Now distinguishing useless moves from promising moves is an art in itself. In a program as simple as micro-Max, we can't use very advanced criteria for this. Of course we don't want to reduce the move that was best so far. Apart from that, a very simple and obvious criterion is if the move is a capture. Captures, even bad captures that in themselves give away material, have a larger probability to lead to a good position for the capturer. This is because even a bad capture leaves the opponent little choice for his reply. He has to recapture, or he will have lost part or all of his advantage, and then some. So if there is an unexpected positive side effect to the exchange, he has no leeway to avoid it. On the other hand, passive moves will leave him so many options that he can usually steer away from any trouble, even in the unlikely case that after the passive move you could still stir up some. So of all moves that originally looked bad, captures have a higher probability to upgrade their score than non-captures.

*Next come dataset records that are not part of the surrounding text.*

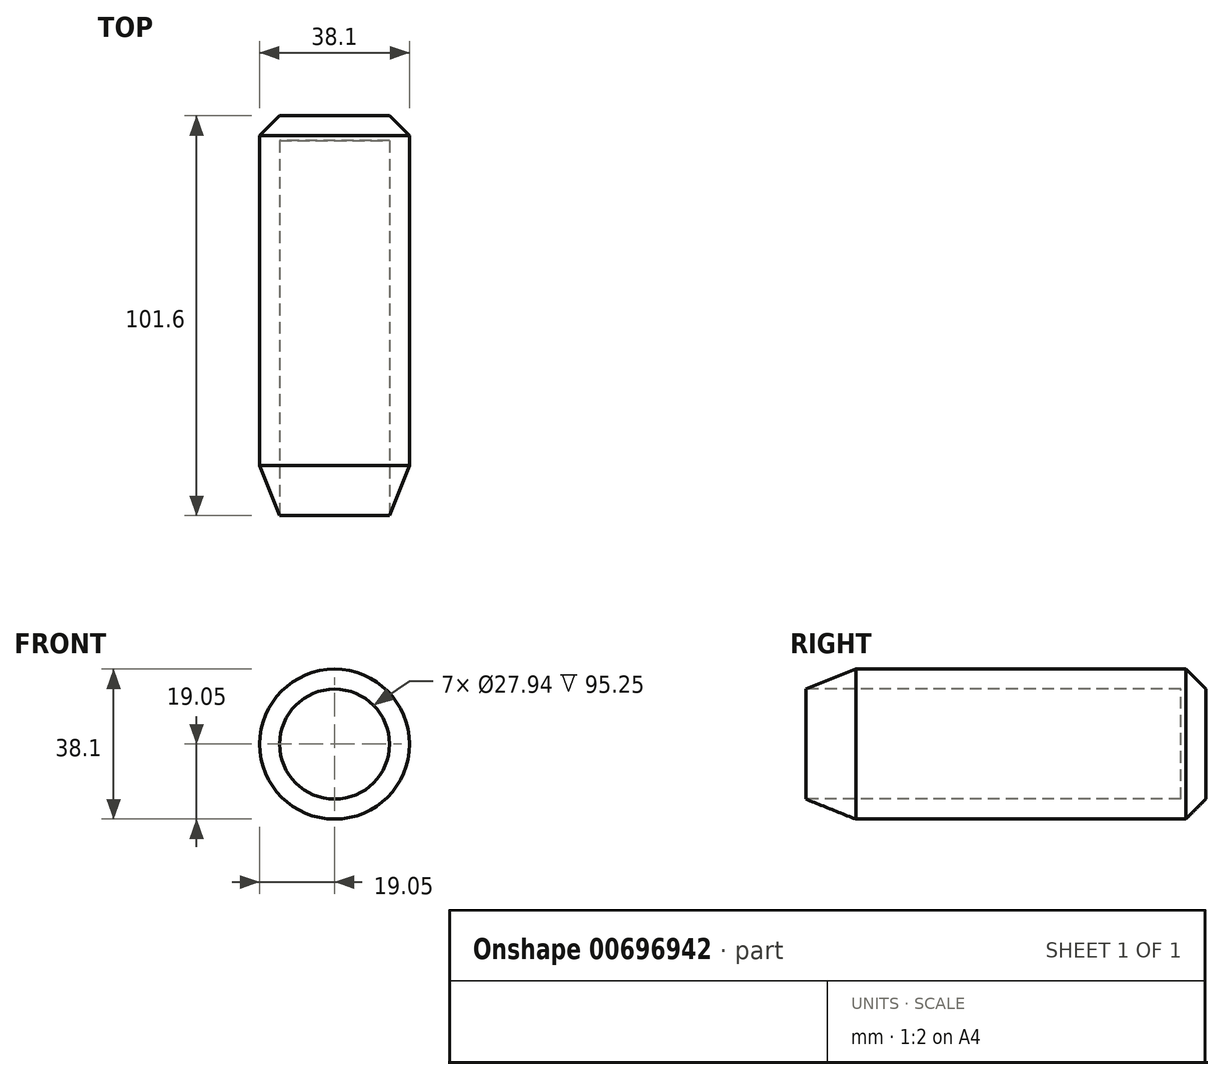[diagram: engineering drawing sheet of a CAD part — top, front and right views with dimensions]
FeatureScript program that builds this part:
annotation { "Feature Type Name" : "Feature", "Feature Type Description" : "" }
export const myFeature = defineFeature(function(context is Context, id is Id, definition is map)
    precondition{}
    {
        {
            var Q0;
            Q0=qCreatedBy(makeId("Front.planeOp"),FACE);
            var sketch = newSketch(context, id + "F0", { "sketchPlane" : qUnion([Q0])});
            skCircle(sketch, "E0", {"center": v(0, 0) * mm, "radius": 12.7 * mm});
            skCircle(sketch, "E1", {"center": v(0, 0) * mm, "radius": 19.05 * mm});
            skSolve(sketch);
        }
        {
            var Q0;
            Q0=makeQuery(id+"F0.imprint","IMPRINT",FACE,{"disambiguationData":[TD([[makeQuery(id+"F0.imprint","IMPRINT",EDGE,{"derivedFrom":sQuery(id+"F0.wireOp",EDGE,"E0")}),-1.0]])]});
            var Q1;
            Q1=makeQuery(id+"F0.imprint","IMPRINT",FACE,{"disambiguationData":[TD([[makeQuery(id+"F0.imprint","IMPRINT",EDGE,{"derivedFrom":sQuery(id+"F0.wireOp",EDGE,"E0")}),1.0]])]});
            extrude(context, id + "F1", {"entities" : qUnion([Q0, Q1]), "depth" : 101.6 * mm, "offsetDistance" : 25.4 * mm});
        }
        {
            var Q0;
            Q0=makeQuery(id+"F1.opExtrude","CAP_EDGE",EDGE,{"disambiguationData":[OSD([sQuery(id+"F0.wireOp",EDGE,"E1")])],"isStart":false});
            chamfer(context, id + "F2", {"entities" : qUnion([Q0]), "chamferType" : ChamferType.TWO_OFFSETS, "width1" : 5.08 * mm, "oppositeDirection" : false, "width2" : 12.7 * mm, "tangentPropagation" : true});
        }
        {
            var Q0;
            Q0=makeQuery(id+"F1.opExtrude","CAP_FACE",FACE,{"disambiguationData":[OSD([sQuery(id+"F0.wireOp",EDGE,"E1")])],"isStart":false});
            extrude(context, id + "F3", {"entities" : qUnion([Q0]), "operationType" : NewBodyOperationType.REMOVE, "oppositeDirection" : true, "depth" : 95.25 * mm, "offsetDistance" : 25.4 * mm});
        }
        {
            var Q0;
            Q0=makeQuery(id+"F1.opExtrude","CAP_EDGE",EDGE,{"disambiguationData":[OSD([sQuery(id+"F0.wireOp",EDGE,"E1")])],"isStart":true});
            chamfer(context, id + "F4", {"entities" : qUnion([Q0]), "width" : 5.08 * mm, "tangentPropagation" : true});
        }
    });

Of course there are many other tactical motifs that keep the opponent under pressure. For instance, attacking a higher or insufficiently defended piece. Usually this does not restrict the options of the opponent as much as the need to recapture. Thus, even reducing all low-failing non-captures does less harm than good.
For practical reasons, micro-Max also exempts all Pawn moves from reduction. This because for Pawn moves the best move it not necessarily tried first, but only second. (If it was a double move it is tried after the corresponding single move, which is bad from the viewpoint of move ordering, but an unfortunate necessity in order not to miss e.p. capture on the reply.) In addition this automatically catches all promotions and passer pushes, so it is not entirely bad. The latter have a high probability of collecting a very large reward (promotion!) that comes only deep into the search, and are thus also among the moves that might see a sudden score jump on deeper search. In addition, Pawns do not have very many moves, so this is not very costly.
All other moves are first searched with a reduction of 1 ply. If they do not fail low there, the search is on to something, and they are immediately re-searched at the nominal depth. The reductions are only applied if the remaining search depth is at least 5 ply, meaning that the reply to the move then is either searched to 3 ply (reduced) or 4 ply (non-reduced). Reducing the reply search to below 3 ply does not bring much additional benifit, as truly useless moves are already handsomely refuted by a null-move reply at QS level, on which no further savings are possible. And those few moves that cannot be refuted by a null move, and could thus benefit from further reduction, are exactly the moves that might be good for something.